DeBakey had come to lean heavily on those who had been with him for many years, in particular two women. One was Mary Martin, the chief pump technician who had turned down an offer to go across the way and work with Cooley. In the beginning Mary had been the only pump technician; there were several now, but DeBakey called them all “Mary.” During the operation he said, without looking behind him, “How are we doing, Mary?” and Euford, bearded, replied, “Just fine, Dr. DeBakey.” The other woman was Ellen Morris, his personal scrub technician, the only one who ever scrubs for DeBakey. Each morning she rose early to pile her dyed blond hair up into an elaborate, towering coiffure, which she displayed beneath a see-through surgical turban of her own design. Other nurses had followed suit, and while most operating room women in hospitals elsewhere squashed their hair under flat, floppy caps, the women who worked on DeBakey’s service looked as if they had just left the beauty parlor as they passed the needle holders and sutures.

Both Mary and Ellen were not only capable and dependable, but intensely loyal—defensive of DeBakey against a hint of criticism. When a reporter asked Ellen if it were true that he sometimes yelled at inefficient nurses, she replied: “Dr. DeBakey would never do that. He is, after all, a Southern gentleman.”

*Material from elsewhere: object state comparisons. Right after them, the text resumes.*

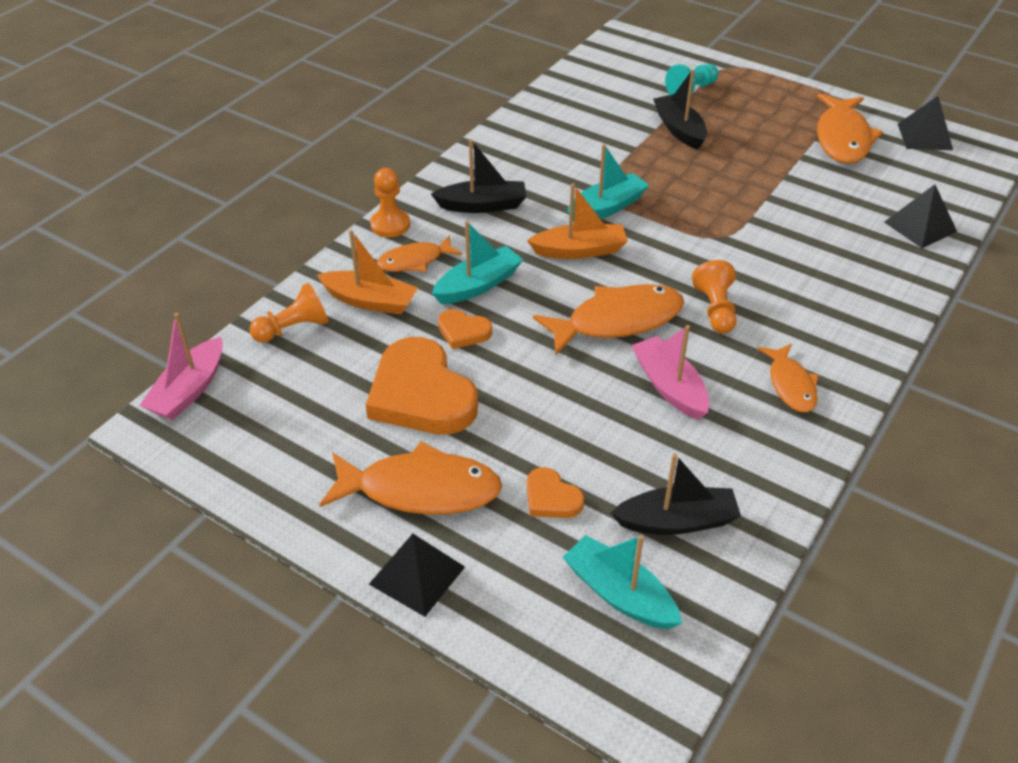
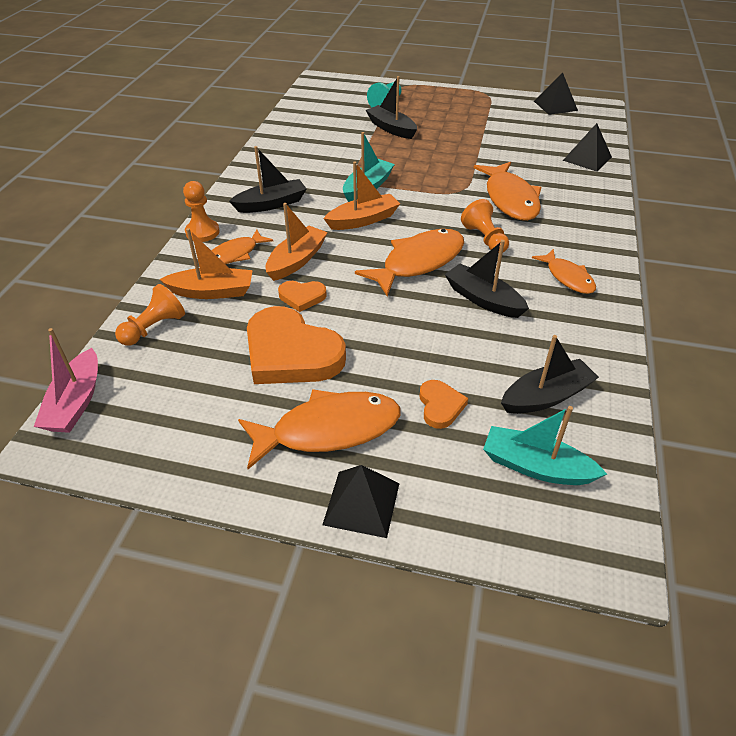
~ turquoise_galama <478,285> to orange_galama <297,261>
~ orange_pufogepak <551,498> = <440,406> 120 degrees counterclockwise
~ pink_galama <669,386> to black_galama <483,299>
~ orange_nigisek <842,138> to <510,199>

On rounds that afternoon, Diethrich saw Mrs. Matthews, a tiny, wispy Florida woman on whom he had done two bypass arterial grafts, stretching practically from her armpits to her knees. She was a nice, uncomplaining lady, but one of those patients to whom complications swarm; every doctor has one disaster area like her on his service. She was in a special isolation room in the Intensive Care Unit for patients with infections. She reached up and took the surgeon’s arm and pulled him down and whispered, crying, into his ear. He put on a false bright face and whispered back, patting her gently.

He went out and motioned for Dr. Reed, the resident in charge of Intensive Care, to follow him down the hall out of earshot. At about fifteen feet Diethrich whirled and anger erupted. “Have you ever been sick, Doctor?” he almost shouted, and, not waiting for an answer, “Would you like to be told you’re bleeding internally?”

“But she was, she is,” said Reed quietly, not used to seeing Diethrich this way.

“Good God, Doctor, you’ve got to reassure the patient. This is a nut house anyway! Don’t make things worse. All you have to tell the patient is that she’s getting the best care she can get. That’s all! Understand? You’re playing God! You can scare a patient to death, because they will die of fright. It can happen, I assure you, it can happen.”

Bingham and The Roadrunner were both well enough to leave the hospital; Diethrich gave them a pass to spend a night on the town. They dined together at a seafood restaurant near the Medical Center and vowed—as people do on long ship crossings—to stay in touch.

Howard Stapler flew back alone to Indiana. But he had been there only a few days when a call came from Diethrich to prepare for a quick return to Houston. A hospital in Detroit had telephoned with a promising donor heart. A Lear jet was to fly there with the preservation chamber and pick it up. But within a few minutes, Detroit called back and the plan collapsed. The heart was a homicide case, and the legal complications were too tangled to unravel in the required speed.

Diethrich called the elated Stapler and told him to forget it for the time being. There was silence for a moment, and then both men hung up the phone.